Ce processus électoral s’inscrit également dans le cadre de la refondation institutionnelle amorcée par les autorités de la Transition, après le coup de libération du 30 août 2023, qui a porté à la tête de l’État le Général de Brigade Brice Clotaire Oligui Nguema. Le Ministre a affirmé que les plus hautes autorités de la Transition, avec à leur tête le Président de la République, œuvrent activement pour restaurer toutes les institutions du pays, y compris les syndicats, considérés comme des piliers de la démocratie sociale.
Les élections professionnelles, qui concerneront aussi bien le secteur public que privé, constituent une étape cruciale dans cette démarche de restauration. Elles ne visent ni à favoriser un syndicat particulier, ni à marginaliser un autre, mais à consolider les bases d’une représentation syndicale légitime et à instaurer un cadre de coopération entre les partenaires sociaux.

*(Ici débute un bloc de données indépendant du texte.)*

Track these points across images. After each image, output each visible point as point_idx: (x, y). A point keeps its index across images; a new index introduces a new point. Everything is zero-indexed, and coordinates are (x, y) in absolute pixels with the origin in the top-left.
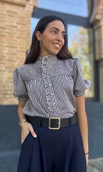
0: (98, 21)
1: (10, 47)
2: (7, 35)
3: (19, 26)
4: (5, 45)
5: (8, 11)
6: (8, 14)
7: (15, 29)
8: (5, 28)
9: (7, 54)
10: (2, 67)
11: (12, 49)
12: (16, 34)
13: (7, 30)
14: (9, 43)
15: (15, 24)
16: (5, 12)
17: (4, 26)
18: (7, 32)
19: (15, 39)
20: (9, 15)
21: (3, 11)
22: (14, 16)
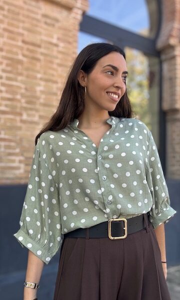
0: (172, 47)
1: (47, 80)
2: (42, 58)
3: (62, 45)
4: (39, 76)
5: (45, 16)
6: (44, 20)
7: (55, 49)
8: (39, 46)
9: (42, 92)
10: (34, 116)
11: (50, 84)
12: (57, 58)
13: (42, 50)
14: (45, 73)
15: (55, 41)
16: (39, 17)
17: (38, 42)
18: (42, 54)
19: (55, 66)
20: (46, 23)
21: (36, 13)
22: (53, 25)
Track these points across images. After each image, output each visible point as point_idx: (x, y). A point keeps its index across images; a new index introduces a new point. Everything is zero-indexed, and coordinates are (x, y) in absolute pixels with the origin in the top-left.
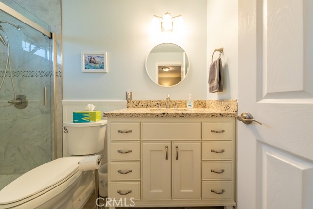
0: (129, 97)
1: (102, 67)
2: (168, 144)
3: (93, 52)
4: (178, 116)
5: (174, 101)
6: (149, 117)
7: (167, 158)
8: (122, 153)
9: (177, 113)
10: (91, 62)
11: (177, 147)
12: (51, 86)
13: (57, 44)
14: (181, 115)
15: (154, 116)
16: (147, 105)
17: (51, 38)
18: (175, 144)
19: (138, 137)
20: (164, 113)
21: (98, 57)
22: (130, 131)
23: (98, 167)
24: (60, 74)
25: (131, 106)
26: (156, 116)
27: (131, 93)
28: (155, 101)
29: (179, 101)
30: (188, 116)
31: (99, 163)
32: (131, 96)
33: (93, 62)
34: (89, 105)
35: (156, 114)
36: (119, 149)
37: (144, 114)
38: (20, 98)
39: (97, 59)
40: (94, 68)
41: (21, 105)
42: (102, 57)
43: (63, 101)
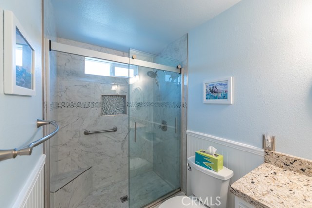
0: (269, 144)
1: (225, 97)
10: (212, 91)
12: (180, 116)
17: (180, 73)
21: (221, 84)
24: (186, 105)
25: (273, 162)
27: (273, 139)
32: (273, 144)
33: (215, 92)
34: (210, 147)
38: (164, 122)
39: (220, 88)
40: (216, 98)
41: (164, 128)
42: (225, 85)
43: (187, 131)
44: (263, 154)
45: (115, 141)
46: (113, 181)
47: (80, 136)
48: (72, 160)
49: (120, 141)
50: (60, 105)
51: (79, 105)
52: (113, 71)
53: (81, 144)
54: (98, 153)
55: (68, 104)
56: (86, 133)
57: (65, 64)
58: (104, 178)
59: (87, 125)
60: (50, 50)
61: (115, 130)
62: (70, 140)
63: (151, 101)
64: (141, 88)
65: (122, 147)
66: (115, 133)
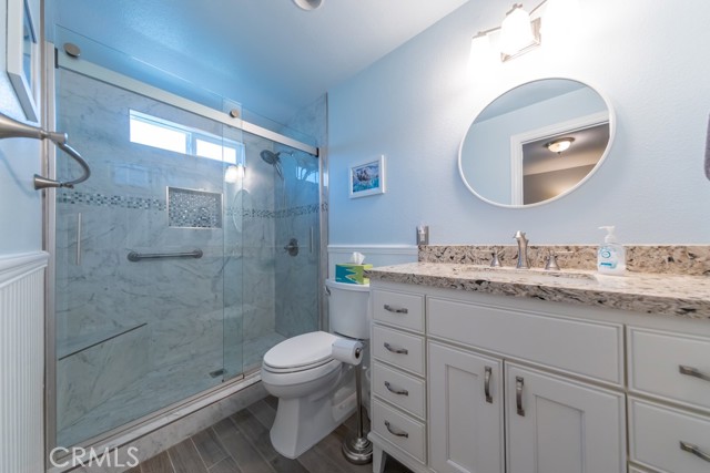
0: (422, 239)
1: (376, 184)
2: (494, 364)
3: (362, 162)
4: (524, 293)
5: (549, 249)
6: (441, 286)
7: (489, 398)
8: (390, 350)
9: (518, 286)
10: (361, 179)
11: (520, 380)
12: (317, 225)
13: (323, 163)
14: (532, 292)
15: (453, 284)
16: (464, 256)
17: (317, 156)
18: (514, 371)
19: (418, 326)
20: (479, 282)
21: (371, 167)
22: (405, 311)
23: (356, 362)
24: (326, 206)
25: (426, 258)
26: (459, 287)
27: (427, 229)
28: (484, 248)
29: (567, 248)
30: (559, 296)
31: (357, 355)
32: (427, 236)
33: (364, 179)
34: (355, 254)
35: (458, 280)
36: (388, 342)
37: (432, 278)
38: (293, 242)
39: (370, 172)
40: (365, 188)
41: (293, 250)
42: (376, 167)
43: (330, 246)
44: (417, 252)
45: (199, 276)
46: (193, 352)
47: (119, 263)
48: (98, 309)
49: (208, 277)
50: (69, 197)
51: (115, 201)
52: (192, 145)
53: (122, 278)
54: (161, 298)
55: (88, 198)
56: (134, 258)
57: (82, 116)
58: (175, 346)
59: (135, 241)
60: (57, 66)
61: (198, 255)
62: (94, 268)
63: (272, 209)
64: (249, 191)
65: (214, 289)
66: (199, 260)
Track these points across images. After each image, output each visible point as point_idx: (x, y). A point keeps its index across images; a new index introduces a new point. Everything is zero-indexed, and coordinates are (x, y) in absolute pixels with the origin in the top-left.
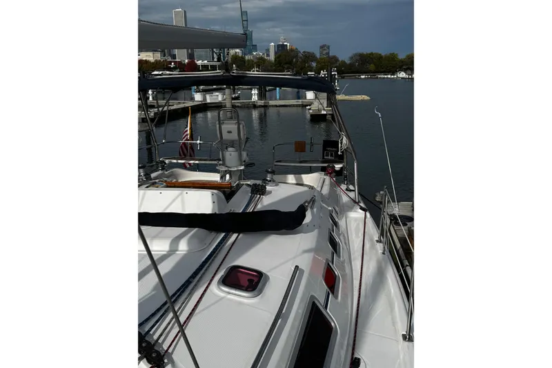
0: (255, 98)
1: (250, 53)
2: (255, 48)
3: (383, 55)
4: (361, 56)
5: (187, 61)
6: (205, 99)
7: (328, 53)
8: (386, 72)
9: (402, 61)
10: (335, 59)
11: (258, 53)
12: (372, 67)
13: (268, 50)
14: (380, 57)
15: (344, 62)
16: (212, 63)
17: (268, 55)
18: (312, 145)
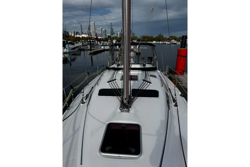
0: (118, 48)
1: (113, 35)
2: (114, 33)
3: (149, 36)
4: (143, 36)
5: (95, 37)
6: (104, 48)
7: (134, 36)
8: (150, 41)
9: (154, 38)
10: (137, 37)
11: (115, 35)
12: (146, 40)
13: (118, 34)
14: (148, 37)
15: (139, 38)
16: (102, 38)
17: (118, 36)
18: (145, 58)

C’est dans ce contexte qu’Adrien Nguema Mba a dressé une liste des avantages que ces élections apporteront aux travailleurs gabonais. Elles permettront, en premier lieu, d’accroître la représentativité des syndicats, en reflétant la diversité des voix et des intérêts au sein du monde du travail. En second lieu, elles renforceront la légitimité des représentants élus, posant de facto les bases d’un dialogue constructif avec les employeurs et les autorités. Enfin, une fois les élections terminées, la révision des conventions collectives sera facilitée. Ce qui devrait permettre l’ouverture de la voie à la mise en place du Conseil National du Dialogue Social, une revendication des syndicats depuis la trêve sociale de 2003.
Le Ministre du Travail a également exhorté les syndicats à s’impliquer pleinement dans ce processus électoral, et a insisté sur la nécessité d’une participation large et active. Cette implication, selon lui, est essentielle pour garantir la crédibilité des élections et la reconnaissance des résultats par tous les acteurs du monde du travail. Une forte mobilisation permettra de renforcer le poids des syndicats dans les négociations avec les employeurs et les autorités publiques.
Pour plus de concision, Adrien Nguema Mba a réaffirmé l’engagement du Président de la Transition, du Gouvernement et de l’OIT à accompagner ce processus démocratique. Les élections professionnelles offrent une opportunité historique de redynamiser le mouvement syndical et de garantir une meilleure représentation des travailleurs dans les instances de décision. À l’issue de cette initiative, le Gabon espère consolider sa démocratie sociale et offrir aux travailleurs un cadre de négociation plus juste et plus équitable. Le rendez-vous est donc pris pour un tournant décisif dans l’histoire du syndicalisme gabonais.